Nanotechnology has a broad range of applications from industrial processes to biomedical applications. In recent years, the Nanoparticles drug system has received much attention, particularly in cancer-targeted drug delivery systems. Nanoparticles are nanoscale particles whose size ranges from 10 nm to 1000 nm. Because of their smaller size, they provide a more binding site to bind drug compounds on their surface. In addition to this benefit, nanoparticles also help in improving solubility. Nanocarriers could be promising drug delivery vehicles for enhancing the bioavailability of the drug at the targeted site. Different types of nanoparticles are being used in pharmaceuticals and nanomedicine. This could be also helpful in improving anticancer activity of it. Recently, albumin-based nanoparticles have been widely used as a nanocarrier to overcome the limitations of oral bioavailability, poor water solubility, and absorption. Among the albumin-based nanoparticles, Bovine Serum Albumin (BSA) seems to be a prominent system for drug delivery. BSA is a protein derived from cows, useful for drug delivery systems for its remarkable biocompatibility and biodegradable properties, nontoxicity, and non-immunogenicity also it is readily available. It has a molecular weight of 69,323 Da.
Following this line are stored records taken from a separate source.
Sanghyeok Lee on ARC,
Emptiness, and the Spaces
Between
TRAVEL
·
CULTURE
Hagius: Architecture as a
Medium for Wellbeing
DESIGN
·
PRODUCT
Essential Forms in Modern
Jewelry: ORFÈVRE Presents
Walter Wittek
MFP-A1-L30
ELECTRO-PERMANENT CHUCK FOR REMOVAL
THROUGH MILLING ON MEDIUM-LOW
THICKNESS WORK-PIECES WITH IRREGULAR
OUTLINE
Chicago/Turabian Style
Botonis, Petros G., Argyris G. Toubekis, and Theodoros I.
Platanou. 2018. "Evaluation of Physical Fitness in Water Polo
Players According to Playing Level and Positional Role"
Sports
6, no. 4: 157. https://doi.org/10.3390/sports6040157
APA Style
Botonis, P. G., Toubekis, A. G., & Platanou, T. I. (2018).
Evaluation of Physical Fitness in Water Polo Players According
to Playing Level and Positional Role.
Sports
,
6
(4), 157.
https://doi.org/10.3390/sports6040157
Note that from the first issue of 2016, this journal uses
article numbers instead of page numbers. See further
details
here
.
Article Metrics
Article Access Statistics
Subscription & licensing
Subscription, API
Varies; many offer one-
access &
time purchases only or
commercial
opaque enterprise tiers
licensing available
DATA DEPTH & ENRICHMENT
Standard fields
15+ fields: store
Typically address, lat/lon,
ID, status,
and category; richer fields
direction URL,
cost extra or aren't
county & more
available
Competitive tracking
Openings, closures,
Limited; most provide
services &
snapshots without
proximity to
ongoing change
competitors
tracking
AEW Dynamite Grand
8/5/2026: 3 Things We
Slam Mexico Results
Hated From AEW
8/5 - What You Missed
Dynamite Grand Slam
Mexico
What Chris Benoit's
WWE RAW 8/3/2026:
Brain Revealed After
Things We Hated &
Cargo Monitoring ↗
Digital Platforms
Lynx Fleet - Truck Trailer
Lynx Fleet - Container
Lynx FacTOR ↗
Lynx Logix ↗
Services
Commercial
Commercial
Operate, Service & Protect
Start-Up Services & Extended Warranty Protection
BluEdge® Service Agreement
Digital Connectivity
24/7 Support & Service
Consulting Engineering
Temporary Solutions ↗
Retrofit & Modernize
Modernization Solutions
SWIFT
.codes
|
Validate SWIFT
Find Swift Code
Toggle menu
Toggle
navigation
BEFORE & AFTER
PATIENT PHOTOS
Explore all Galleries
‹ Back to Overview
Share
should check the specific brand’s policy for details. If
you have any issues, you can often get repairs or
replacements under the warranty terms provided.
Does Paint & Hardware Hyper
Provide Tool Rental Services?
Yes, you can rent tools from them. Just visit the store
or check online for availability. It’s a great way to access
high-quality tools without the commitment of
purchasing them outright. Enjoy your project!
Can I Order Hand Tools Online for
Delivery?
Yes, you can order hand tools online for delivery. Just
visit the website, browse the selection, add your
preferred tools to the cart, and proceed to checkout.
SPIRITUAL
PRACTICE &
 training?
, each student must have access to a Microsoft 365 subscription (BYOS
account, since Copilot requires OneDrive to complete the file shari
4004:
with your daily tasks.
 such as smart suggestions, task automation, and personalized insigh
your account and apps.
BSA structure is homologous to the three-dimensional structure of Human serum albumin. The binding study of anticancer drugs and BSA was done by several authors by using Uv spectroscopy and Fluorescence spectroscopy. They studied electrostatic interactions between anticancer-BSA. The group of scientists evaluated the berberineloaded BSA nanoparticles for liver fibrosis and breast cancer therapy. They reported that Berberine-loaded BSA nanoparticles were more efficient compared with the free Berberine for inhibiting the growth of LX-2 cells. The use of glucose instead of glutaraldehyde as a crosslinker for providing strength to the nanoparticles for drug delivery. Another study was evaluated the antidiabetic action of berberine encapsulated solid lipid nanoparticles. They also implemented these nanoparticles on hepatosteatosis. The developed polymer lipid hybrid nanoparticles by using a solvent evaporation method for enhancements of berberine oral bioavailability.

Conclusion

The identification of nanoparticle materials safe and effective in delivering therapeutic agents to target sites is essential. Protein polymers from natural sources are good materials for building Nano carrier systems. The commercial success of albumin-based nanoparticles has generated great interest in other proteins. By rationalizing protein nanoparticles based on their behavior and cancer cell biology in the tumor microenvironment, improved efficacy and safety of cancer treatment can be achieved. Although the application of protein nanoparticles for cancer therapy has already produced some exciting results and holds even greater promise in the future, comparison data on the performance and therapeutic efficiency of protein nanoparticles and other existing delivery systems are still lacking and represent a much needed area of research in the field.